We look forward to celebrating our new Adobe with you in 2022! Please enjoy the following overview of the restoration project prepared by the Arboretum’s Historical Curator Mitchell Bishop.
By Mitchell Hearns Bishop
In 2012 the Arboretum began an emergency stabilization of its oldest historic structure then known as the Hugo Reid Adobe. At that time the earthen building beside Baldwin Lake was fenced off, soil around it graded for drainage, and a scaffolding and shelter erected for additional protection. Today construction is underway to restore the landmark structure to its storied past.
When the restoration is completed, the Adobe will look as it did in 1900 rather than 1840, when Scottish immigrant Hugo Reid acquired title to Rancho Santa Anita and constructed the dwelling. Whether the Reid family actually lived in the Adobe is doubtful. Their permanent residence may have been a two-story house in the vicinity of the San Gabriel Mission, while some records suggest a location near today’s Lacy Park in San Marino.
Ownership of Rancho Santa Anita changed a few times before Elias J. “Lucky” Baldwin took up residence at the Adobe in 1875 after he purchased the property. By the beginning of the 20th century, Baldwin lived in an eight-room structure with broad verandas on three sides, a clapboard wing, and distinctive plantings. To reflect Baldwin’s residency at the Adobe, the State Office of Historic Preservation approved the Arboretum’s request to officially recognize the structure as the Reid-Baldwin Adobe.
The restoration was funded in 2016 by a $1.7 million grant from the office of former Los Angeles County Supervisor Michael D. Antonovich. The project team included the L.A. County Department of Parks and Recreation, preservation architect Kelly Sutherlin McLeod, and the Arboretum Foundation and staff.

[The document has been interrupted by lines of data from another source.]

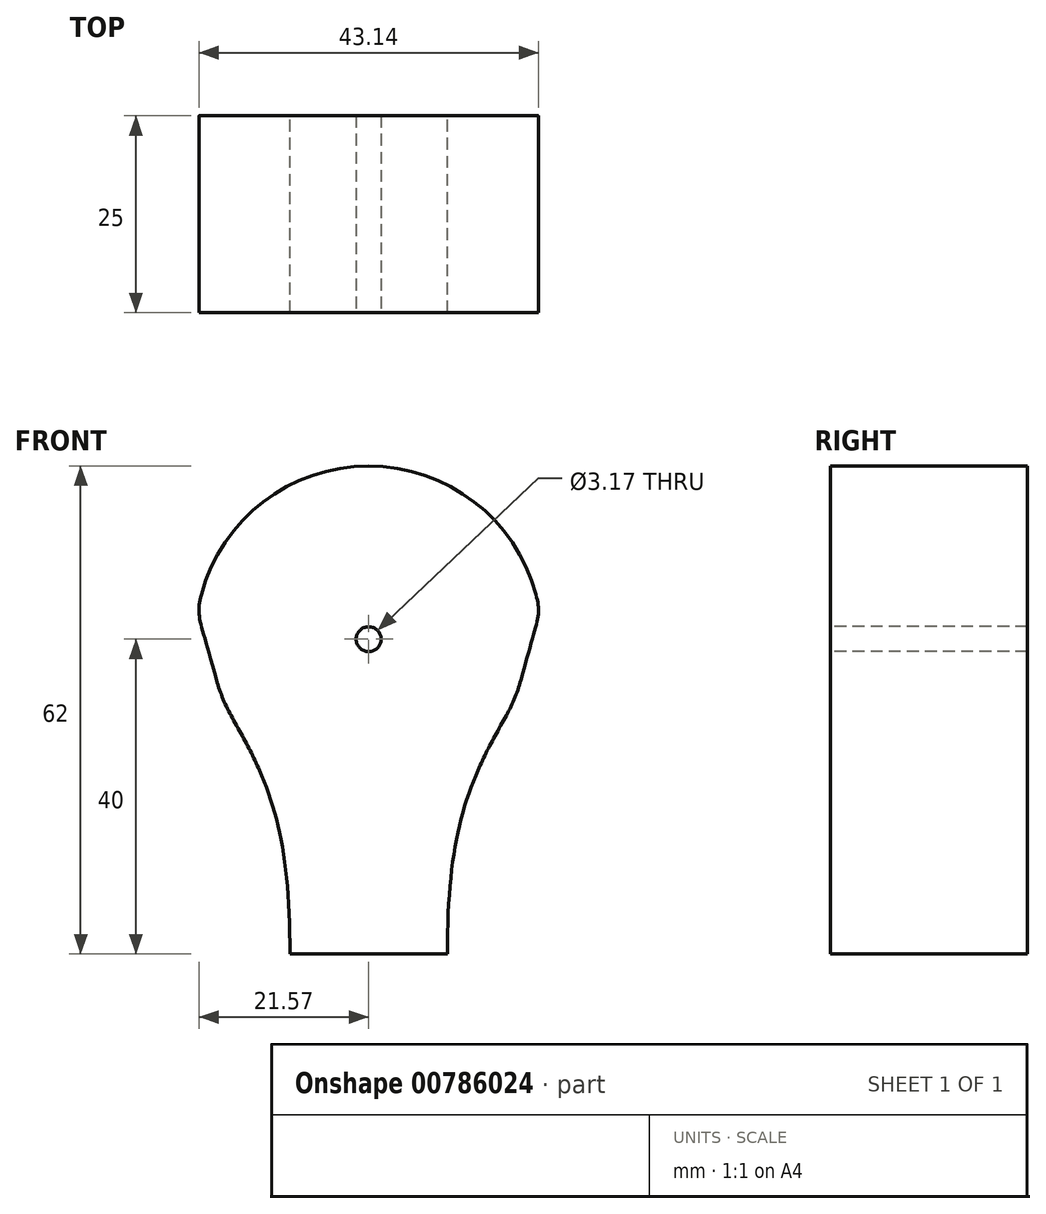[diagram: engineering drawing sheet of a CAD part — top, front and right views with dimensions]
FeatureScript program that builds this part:
annotation { "Feature Type Name" : "Feature", "Feature Type Description" : "" }
export const myFeature = defineFeature(function(context is Context, id is Id, definition is map)
    precondition{}
    {
        {
            var Q0;
            Q0=qCreatedBy(makeId("Front.planeOp"),FACE);
            var sketch = newSketch(context, id + "F0", { "sketchPlane" : qUnion([Q0])});
            skLineSegment(sketch, "E0.bottom", {"start": v(10, 0) * mm, "end": v(-10, 0) * mm, "construction": true});
            skLineSegment(sketch, "E0.top", {"start": v(10, -40) * mm, "end": v(-10, -40) * mm});
            skLineSegment(sketch, "E0.left", {"start": v(10, 0) * mm, "end": v(10, -40) * mm, "construction": true});
            skLineSegment(sketch, "E0.right", {"start": v(-10, 0) * mm, "end": v(-10, -40) * mm, "construction": true});
            skPoint(sketch, "E0.middle", {"position": v(0, -20) * mm});
            skCircle(sketch, "E1", {"center": v(0, 0) * mm, "radius": 20 * mm});
            skCircle(sketch, "E2", {"center": v(0, 0) * mm, "radius": 22 * mm});
            skLineSegment(sketch, "E3", {"start": v(0, 0) * mm, "end": v(21.25, 5.7) * mm});
            skLineSegment(sketch, "E4", {"start": v(0, 0) * mm, "end": v(19.32, -5.18) * mm});
            skLineSegment(sketch, "E5", {"start": v(0, 0) * mm, "end": v(17.32, -10) * mm});
            skLineSegment(sketch, "E6", {"start": v(0, 0) * mm, "end": v(19.05, 11) * mm});
            skFitSpline(sketch, "E7", {"points": [v(19.32, -5.18) * mm, v(21.25, 5.7) * mm], "startDerivative": vector(6.21, 23.18) * mm, "endDerivative": vector(-2.33, 8.7) * mm});
            skLineSegment(sketch, "E8", {"start": v(21.25, 5.7) * mm, "end": v(22.03, 2.8) * mm});
            skLineSegment(sketch, "E9", {"start": v(19.32, -5.18) * mm, "end": v(21.39, 2.55) * mm});
            skFitSpline(sketch, "E10", {"points": [v(17.32, -10) * mm, v(10, -40) * mm], "startDerivative": vector(-15, -25.98) * mm, "endDerivative": vector(0, -45) * mm});
            skLineSegment(sketch, "E11", {"start": v(17.32, -10) * mm, "end": v(12.32, -18.66) * mm});
            skLineSegment(sketch, "E12", {"start": v(0, -40) * mm, "end": v(0, 22) * mm, "construction": true});
            skFitSpline(sketch, "E13.MirrorCS", {"points": [v(-19.32, -5.18) * mm, v(-21.25, 5.7) * mm], "startDerivative": vector(-6.21, 23.18) * mm, "endDerivative": vector(2.33, 8.7) * mm});
            skFitSpline(sketch, "E14.MirrorCS", {"points": [v(-17.32, -10) * mm, v(-10, -40) * mm], "startDerivative": vector(15, -25.98) * mm, "endDerivative": vector(0, -45) * mm});
            skLineSegment(sketch, "E15.MirrorCS", {"start": v(0, 0) * mm, "end": v(-19.05, 11) * mm});
            skSolve(sketch);
        }
        {
            var Q0;
            {var subQ0=sQuery(id+"F0.wireOp",EDGE,"E6");var subQ1=sQuery(id+"F0.wireOp",EDGE,"E1");var subQ2=makeQuery(id+"F0.imprint","INTERSECT",VERTEX,{"derivedFrom":[subQ1,subQ0]});Q0=makeQuery(id+"F0.imprint","IMPRINT",FACE,{"disambiguationData":[TD([[makeQuery(id+"F0.imprint","IMPRINT",EDGE,{"disambiguationData":[TD([[subQ2,-1.0]])],"derivedFrom":subQ1}),1.0]])]});}
            var Q1;
            {var subQ0=sQuery(id+"F0.wireOp",EDGE,"E6");var subQ1=sQuery(id+"F0.wireOp",EDGE,"E1");var subQ2=makeQuery(id+"F0.imprint","INTERSECT",VERTEX,{"derivedFrom":[subQ1,subQ0]});Q1=makeQuery(id+"F0.imprint","IMPRINT",FACE,{"disambiguationData":[TD([[makeQuery(id+"F0.imprint","IMPRINT",EDGE,{"disambiguationData":[TD([[subQ2,-1.0]])],"derivedFrom":subQ1}),-1.0]])]});}
            var Q2;
            {var subQ0=sQuery(id+"F0.wireOp",EDGE,"E6");var subQ1=sQuery(id+"F0.wireOp",EDGE,"E1");var subQ2=makeQuery(id+"F0.imprint","INTERSECT",VERTEX,{"derivedFrom":[subQ1,subQ0]});Q2=makeQuery(id+"F0.imprint","IMPRINT",FACE,{"disambiguationData":[TD([[makeQuery(id+"F0.imprint","IMPRINT",EDGE,{"disambiguationData":[TD([[subQ2,1.0]])],"derivedFrom":subQ1}),-1.0]])]});}
            var Q3;
            {var subQ0=sQuery(id+"F0.wireOp",EDGE,"E6");var subQ1=sQuery(id+"F0.wireOp",EDGE,"E1");var subQ2=makeQuery(id+"F0.imprint","INTERSECT",VERTEX,{"derivedFrom":[subQ1,subQ0]});Q3=makeQuery(id+"F0.imprint","IMPRINT",FACE,{"disambiguationData":[TD([[makeQuery(id+"F0.imprint","IMPRINT",EDGE,{"disambiguationData":[TD([[subQ2,1.0]])],"derivedFrom":subQ1}),1.0]])]});}
            var Q4;
            {var subQ0=sQuery(id+"F0.wireOp",EDGE,"E4");Q4=makeQuery(id+"F0.imprint","IMPRINT",FACE,{"disambiguationData":[TD([[makeQuery(id+"F0.imprint","IMPRINT",EDGE,{"derivedFrom":subQ0}),1.0]])]});}
            var Q5;
            {var subQ0=sQuery(id+"F0.wireOp",EDGE,"E7");Q5=makeQuery(id+"F0.imprint","IMPRINT",FACE,{"disambiguationData":[TD([[makeQuery(id+"F0.imprint","IMPRINT",EDGE,{"derivedFrom":subQ0}),1.0]])]});}
            var Q6;
            {var subQ0=sQuery(id+"F0.wireOp",EDGE,"E4");Q6=makeQuery(id+"F0.imprint","IMPRINT",FACE,{"disambiguationData":[TD([[makeQuery(id+"F0.imprint","IMPRINT",EDGE,{"derivedFrom":subQ0}),-1.0]])]});}
            var Q7;
            {var subQ0=sQuery(id+"F0.wireOp",EDGE,"E5");Q7=makeQuery(id+"F0.imprint","IMPRINT",FACE,{"disambiguationData":[TD([[makeQuery(id+"F0.imprint","IMPRINT",EDGE,{"derivedFrom":subQ0}),-1.0]])]});}
            var Q8;
            {var subQ0=sQuery(id+"F0.wireOp",EDGE,"E0.top");Q8=makeQuery(id+"F0.imprint","IMPRINT",FACE,{"disambiguationData":[TD([[makeQuery(id+"F0.imprint","IMPRINT",EDGE,{"derivedFrom":subQ0}),-1.0]])]});}
            var Q9;
            {var subQ3=sQuery(id+"F0.wireOp",EDGE,"E14.MirrorCS");var subQ5=sQuery(id+"F0.wireOp",EDGE,"E2");var subQ6=makeQuery(id+"F0.imprint","INTERSECT",VERTEX,{"derivedFrom":[subQ5,subQ3]});Q9=makeQuery(id+"F0.imprint","IMPRINT",FACE,{"disambiguationData":[TD([[makeQuery(id+"F0.imprint","IMPRINT",EDGE,{"disambiguationData":[TD([[subQ6,-1.0]])],"derivedFrom":subQ5}),1.0]])]});}
            var Q10;
            {var subQ0=sQuery(id+"F0.wireOp",EDGE,"E13.MirrorCS");Q10=makeQuery(id+"F0.imprint","IMPRINT",FACE,{"disambiguationData":[TD([[makeQuery(id+"F0.imprint","IMPRINT",EDGE,{"derivedFrom":subQ0}),-1.0]])]});}
            var Q11;
            {var subQ0=sQuery(id+"F0.wireOp",EDGE,"E11");var subQ1=sQuery(id+"F0.wireOp",EDGE,"E2");var subQ2=makeQuery(id+"F0.imprint","INTERSECT",VERTEX,{"derivedFrom":[subQ1,subQ0]});Q11=makeQuery(id+"F0.imprint","IMPRINT",FACE,{"disambiguationData":[TD([[makeQuery(id+"F0.imprint","IMPRINT",EDGE,{"disambiguationData":[TD([[subQ2,-1.0]])],"derivedFrom":subQ1}),1.0]])]});}
            extrude(context, id + "F1", {"entities" : qUnion([Q0, Q1, Q2, Q3, Q4, Q5, Q6, Q7, Q8, Q9, Q10, Q11]), "depth" : 25 * mm, "offsetDistance" : 25 * mm});
        }
        {
            var Q0;
            Q0=makeQuery(id+"F1.opExtrude","CAP_FACE",FACE,{"disambiguationData":[OSD([sQuery(id+"F0.wireOp",EDGE,"E0.top"),sQuery(id+"F0.wireOp",EDGE,"E1"),sQuery(id+"F0.wireOp",EDGE,"E2"),sQuery(id+"F0.wireOp",EDGE,"E7"),sQuery(id+"F0.wireOp",EDGE,"E10"),sQuery(id+"F0.wireOp",EDGE,"E13.MirrorCS"),sQuery(id+"F0.wireOp",EDGE,"E14.MirrorCS")])],"isStart":false});
            var sketch = newSketch(context, id + "F2", { "sketchPlane" : qUnion([Q0])});
            skCircle(sketch, "E16", {"center": v(0, 0) * mm, "radius": 1.59 * mm});
            skSolve(sketch);
        }
        {
            var Q0;
            Q0=qSketchRegion(id+"F2",true);
            extrude(context, id + "F3", {"entities" : qUnion([Q0]), "operationType" : NewBodyOperationType.REMOVE, "oppositeDirection" : true, "depth" : 25 * mm, "offsetDistance" : 25 * mm});
        }
    });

To reflect the Adobe’s Territorial style of architecture with characteristic windows, doors and peaked roofs, a new pitched roof will replace the existing flat one. Thus it is important to understand the capability of the existing walls to carry the load of the new roof. Verandas, 11 feet wide, will wrap around all but the Lake side of the Adobe. The verandas, like those at the nearby Queen Anne Cottage, provided a pleasant place to relax and shelter from the sun on a warm day or to enjoy being outdoors in mild winter weather.
A plan for the gardens around the Adobe is yet to be established but will be based on historic photographs of the landscape of that era. Similarly, plans for the interior have not been established at this time. The Adobe will be accessible for the disabled under the terms of the Americans with Disabilities Act.
When completed, the newly restored Reid-Baldwin Adobe will provide a new window into important chapters of California history from the early rancho era to Baldwin’s years in the San Gabriel Valley.
“The restoration of the Adobe is a milestone in historical preservation and education at the Arboretum,” said Richard Schulhof, Arboretum CEO.
Mitchell Hearns Bishop is Curator of Historical Collections at the Arboretum.